→ Assignment:
Copy out the lines below word for word, starting with the line containing "Reading right to" and going on through the last line of the records.

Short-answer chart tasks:
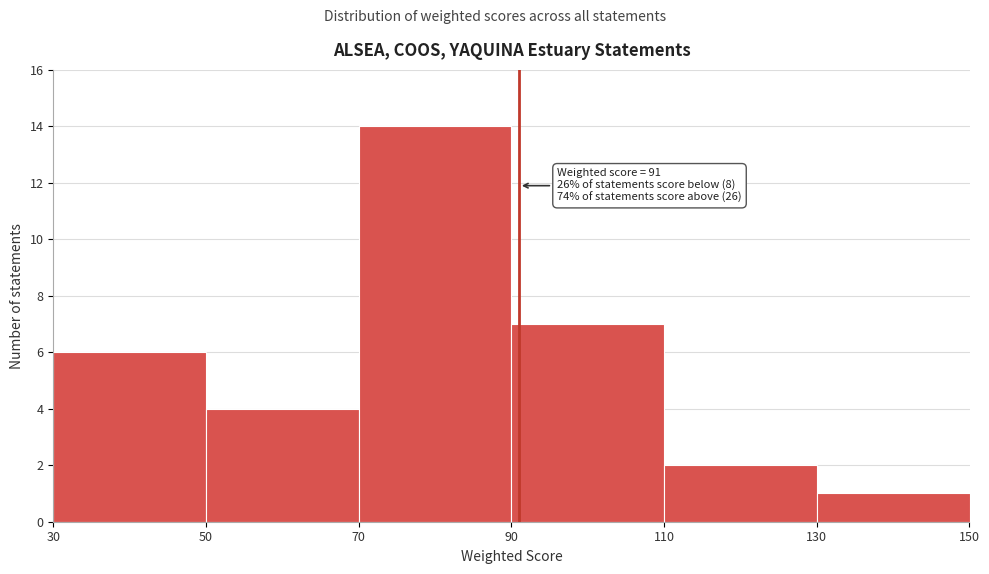

Which range on the x-axis has the tallest bar?

70 to 90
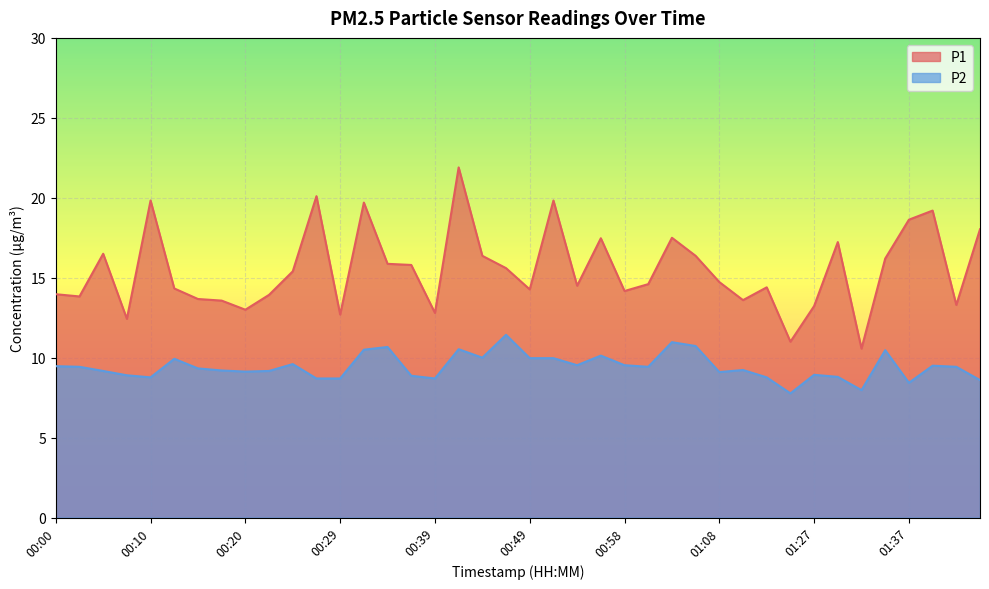

True or false: P2 and P1 cross at least once.

False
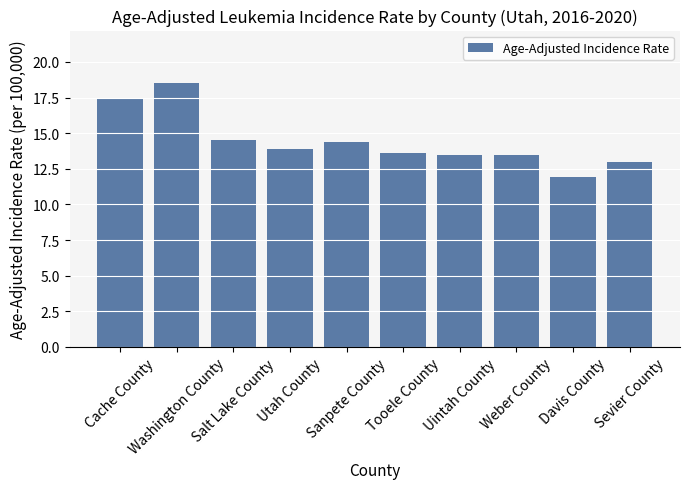

What is the ratio of the value at Sanpete County to the value at Salt Lake County?

1.0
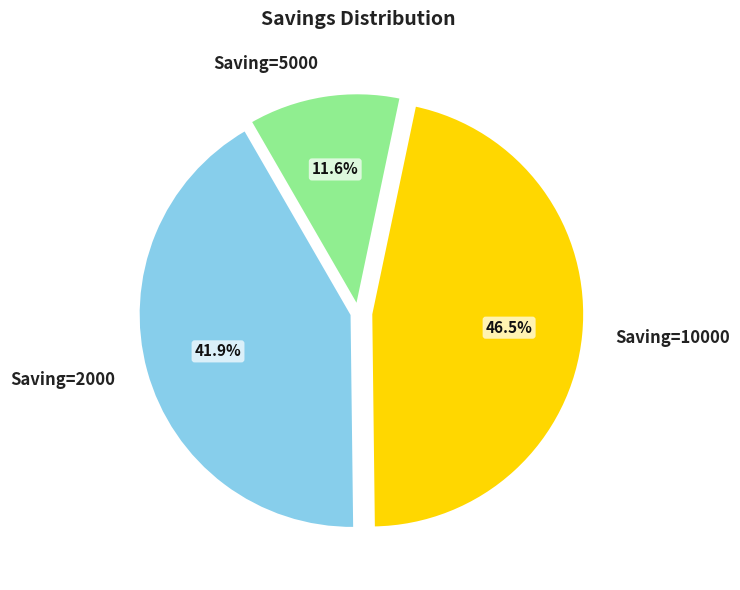

How many segments does this pie chart have?

3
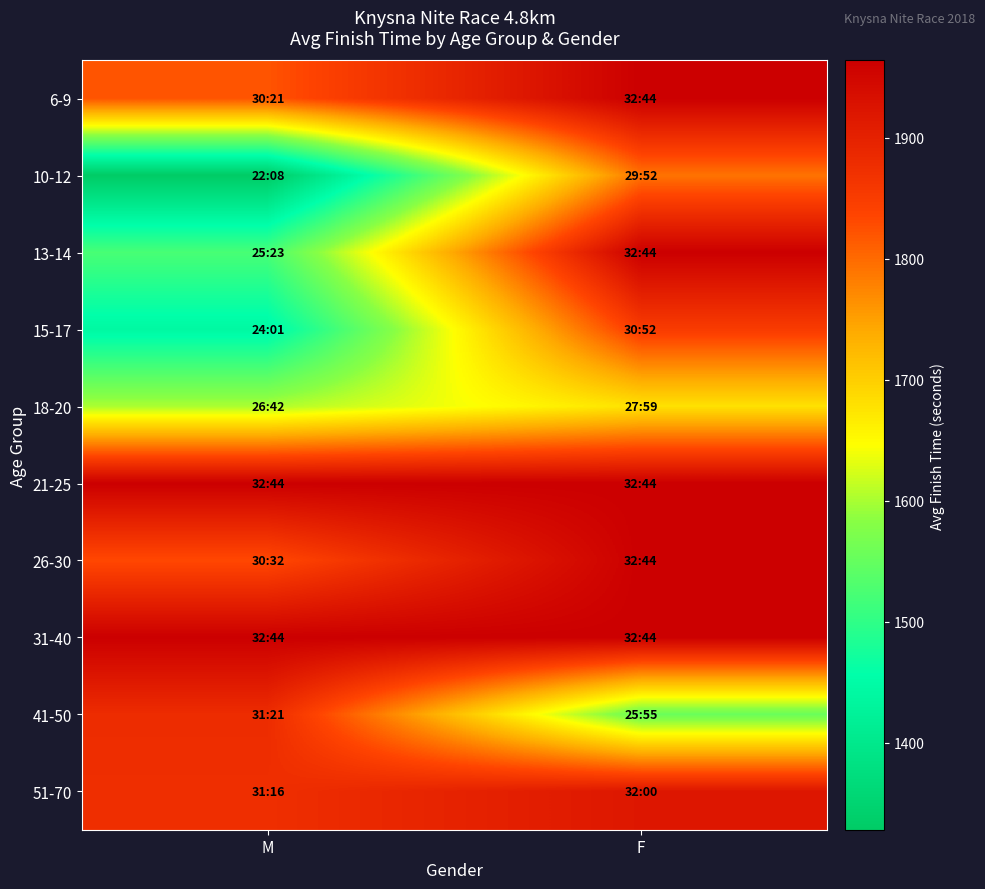

Reading right to left, what are all the values shown in this chart?

6-9: F=1964.0	M=1821.2
10-12: F=1792.0	M=1328.0
13-14: F=1964.0	M=1523.0
15-17: F=1852.5	M=1441.2
18-20: F=1679.0	M=1602.0
21-25: F=1964.0	M=1964.0
26-30: F=1964.0	M=1832.0
31-40: F=1964.0	M=1964.0
41-50: F=1555.0	M=1881.0
51-70: F=1920.0	M=1876.0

→ Response box:
Reading right to left, what are all the values shown in this chart?

6-9: F=1964.0	M=1821.2
10-12: F=1792.0	M=1328.0
13-14: F=1964.0	M=1523.0
15-17: F=1852.5	M=1441.2
18-20: F=1679.0	M=1602.0
21-25: F=1964.0	M=1964.0
26-30: F=1964.0	M=1832.0
31-40: F=1964.0	M=1964.0
41-50: F=1555.0	M=1881.0
51-70: F=1920.0	M=1876.0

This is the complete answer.